* Aufgabe 1: In wie vielen Zeilen der Einträge steht die Zeichenfolge „space“? Gib nur die Anzahl an, wobei Groß- und Kleinschreibung zählt.

* Lesetext:

:::::

Wenn Magdalena Breszka gerade nicht ihr Gesicht pudert, tippt sie auf dem iPhone herum. Brzeska war mal erfolgreiche Turnerin. Nun ist sie nur noch VIP. Sie sitzt an diesem Sonntagnachmittag in der L’Oréal-Akademie in der Berliner Friedrichstraße und lässt sich frisieren, vom Münchner Coiffeur Santino Primavera. Einem Freund. Neben Brzeska betrachtet sich die Privat-Radio-Moderatorin Gerlinde Jänicke im Spiegel. „Wir machen’s ein bisschen wellig, ist ’ne Abwechslung“, schlägt der Friseur vor. Ein graubärtiger älterer Mann mit Wollmütze und Cordhose filmt für Europa Fashion TV. Es soll immerhin um globale Haar-Trends 2012 gehen.

:::::

(Gesammelte Daten)
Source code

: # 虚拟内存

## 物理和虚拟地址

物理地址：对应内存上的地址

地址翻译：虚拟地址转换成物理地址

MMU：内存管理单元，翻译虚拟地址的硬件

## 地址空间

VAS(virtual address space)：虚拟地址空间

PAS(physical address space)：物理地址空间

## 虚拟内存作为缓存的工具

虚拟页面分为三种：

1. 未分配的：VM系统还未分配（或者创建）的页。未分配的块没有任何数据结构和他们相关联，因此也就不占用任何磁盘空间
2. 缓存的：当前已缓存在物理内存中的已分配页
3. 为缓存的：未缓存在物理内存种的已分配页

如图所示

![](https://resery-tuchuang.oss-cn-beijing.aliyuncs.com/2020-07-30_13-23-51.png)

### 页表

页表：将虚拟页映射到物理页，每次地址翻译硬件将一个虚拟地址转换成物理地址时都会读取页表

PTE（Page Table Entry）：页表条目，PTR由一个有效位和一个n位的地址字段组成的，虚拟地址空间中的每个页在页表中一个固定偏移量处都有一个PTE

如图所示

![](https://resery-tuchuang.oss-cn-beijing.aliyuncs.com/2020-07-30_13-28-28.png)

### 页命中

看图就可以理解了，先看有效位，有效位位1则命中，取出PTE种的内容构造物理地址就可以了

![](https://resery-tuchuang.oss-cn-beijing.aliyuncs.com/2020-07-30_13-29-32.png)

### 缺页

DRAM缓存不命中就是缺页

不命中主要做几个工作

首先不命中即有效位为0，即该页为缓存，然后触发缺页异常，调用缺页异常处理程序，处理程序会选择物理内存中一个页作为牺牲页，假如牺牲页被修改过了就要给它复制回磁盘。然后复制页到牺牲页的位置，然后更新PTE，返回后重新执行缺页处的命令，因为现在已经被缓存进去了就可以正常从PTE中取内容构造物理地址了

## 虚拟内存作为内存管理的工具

:::::

* Aufgabe 2: Übernimm aus dem Lesetext wörtlich die Passage von „Wenn Magdalena Breszka“ bis „Haar-Trends 2012 gehen.“.

* Lösung 1: 2

* Lösung 2:
Wenn Magdalena Breszka gerade nicht ihr Gesicht pudert, tippt sie auf dem iPhone herum. Brzeska war mal erfolgreiche Turnerin. Nun ist sie nur noch VIP. Sie sitzt an diesem Sonntagnachmittag in der L’Oréal-Akademie in der Berliner Friedrichstraße und lässt sich frisieren, vom Münchner Coiffeur Santino Primavera. Einem Freund. Neben Brzeska betrachtet sich die Privat-Radio-Moderatorin Gerlinde Jänicke im Spiegel. „Wir machen’s ein bisschen wellig, ist ’ne Abwechslung“, schlägt der Friseur vor. Ein graubärtiger älterer Mann mit Wollmütze und Cordhose filmt für Europa Fashion TV. Es soll immerhin um globale Haar-Trends 2012 gehen.